本文从不绑定变量和绑定变量两种情况讨论直方图的作用
一、不绑定变量
SQL> create table test(name varchar2(10));
表已创建。
SQL> insert into test select ‘A‘ from table1;
已创建25064行。
SQL> insert into test values(‘B‘);
已创建 1 行。
SQL> insert into test values(‘C‘);
已创建 1 行。
SQL> select name,count(1) from test group by name;
NAME COUNT(1)
---------- ----------
A 25064
B 1
C 1
SQL> create index i_test on test(name);
索引已创建。
SQL> analyze table test compute statistics;
表已分析。
SQL> select * from test where name=‘A‘;
已选择25064行。
执行计划
----------------------------------------------------------
Plan hash value: 1357081020
--------------------------------------------------------------------------
| Id | Operation | Name | Rows | Bytes | Cost (%CPU)| Time |
--------------------------------------------------------------------------
| 0 | SELECT STATEMENT | | 8355 | 8355 | 14 (8)| 00:00:01 |
|* 1 | TABLE ACCESS FULL| TEST | 8355 | 8355 | 14 (8)| 00:00:01 |
--------------------------------------------------------------------------
Predicate Information (identified by operation id):
---------------------------------------------------
1 - filter("NAME"=‘A‘)
统计信息
----------------------------------------------------------
32 recursive calls
0 db block gets
1720 consistent gets
0 physical reads
0 redo size
337843 bytes sent via SQL*Net to client
18770 bytes received via SQL*Net from client
1672 SQL*Net roundtrips to/from client
0 sorts (memory)
0 sorts (disk)
25064 rows processed
SQL> select * from test where name=‘B‘;
执行计划
----------------------------------------------------------
Plan hash value: 1357081020
--------------------------------------------------------------------------
| Id | Operation | Name | Rows | Bytes | Cost (%CPU)| Time |
--------------------------------------------------------------------------
| 0 | SELECT STATEMENT | | 8355 | 8355 | 14 (8)| 00:00:01 |
|* 1 | TABLE ACCESS FULL| TEST | 8355 | 8355 | 14 (8)| 00:00:01 |
--------------------------------------------------------------------------
Predicate Information (identified by operation id):
---------------------------------------------------
1 - filter("NAME"=‘B‘)

**完成下列:**
a – 请从直方图一文中照原样摘录从“本文从不绑定变量和绑定变量两种情况讨论直方图的作用”起、到“NAME COUNT(1)”止（含首尾）的内容。
b – 请紧接直方图一文的最后一句往下续写。
其后所附材料与作答无关。

(已存数据条目)
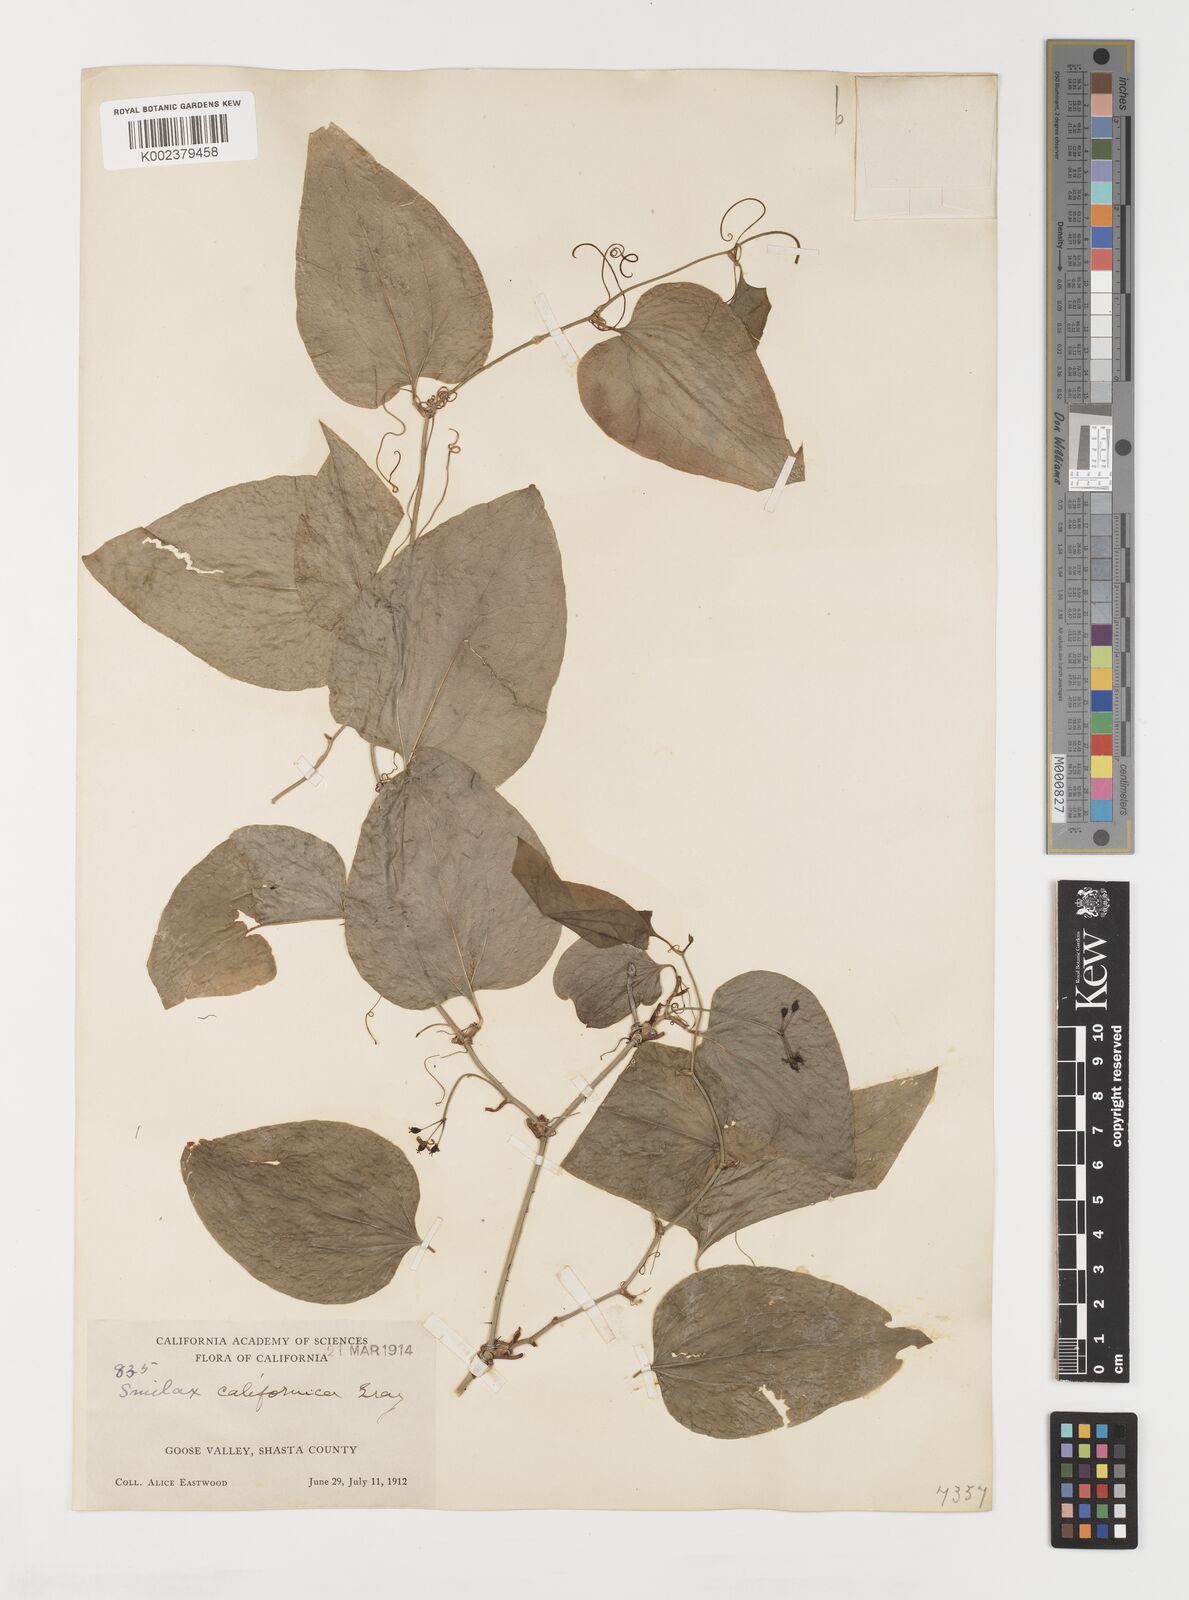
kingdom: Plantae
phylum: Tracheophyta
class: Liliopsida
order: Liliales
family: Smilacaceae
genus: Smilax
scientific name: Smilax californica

**参考答案:**
a –
本文从不绑定变量和绑定变量两种情况讨论直方图的作用
一、不绑定变量
SQL> create table test(name varchar2(10));
表已创建。
SQL> insert into test select ‘A‘ from table1;
已创建25064行。
SQL> insert into test values(‘B‘);
已创建 1 行。
SQL> insert into test values(‘C‘);
已创建 1 行。
SQL> select name,count(1) from test group by name;
NAME COUNT(1)

b –
统计信息
----------------------------------------------------------
1 recursive calls
0 db block gets
47 consistent gets
0 physical reads
0 redo size
407 bytes sent via SQL*Net to client
400 bytes received via SQL*Net from client
2 SQL*Net roundtrips to/from client
0 sorts (memory)
0 sorts (disk)
1 rows processed
只需返回一条数据,但做了全表扫描。
因为,oracle只知道name列有3个不同的值,但不知道每个不同的值分别有多少记录,oracle默认这些数据是完全均匀的,
所以,当用name做条件时,oracle认为会返回总记录的三分之一(从Rows=8355可以看出)
对test表生成直方图后再做同样的查询
SQL> analyze table test compute statistics for table for all indexes for all indexed columns;
表已分析。
SQL> select * from test where name=‘A‘;
已选择25064行。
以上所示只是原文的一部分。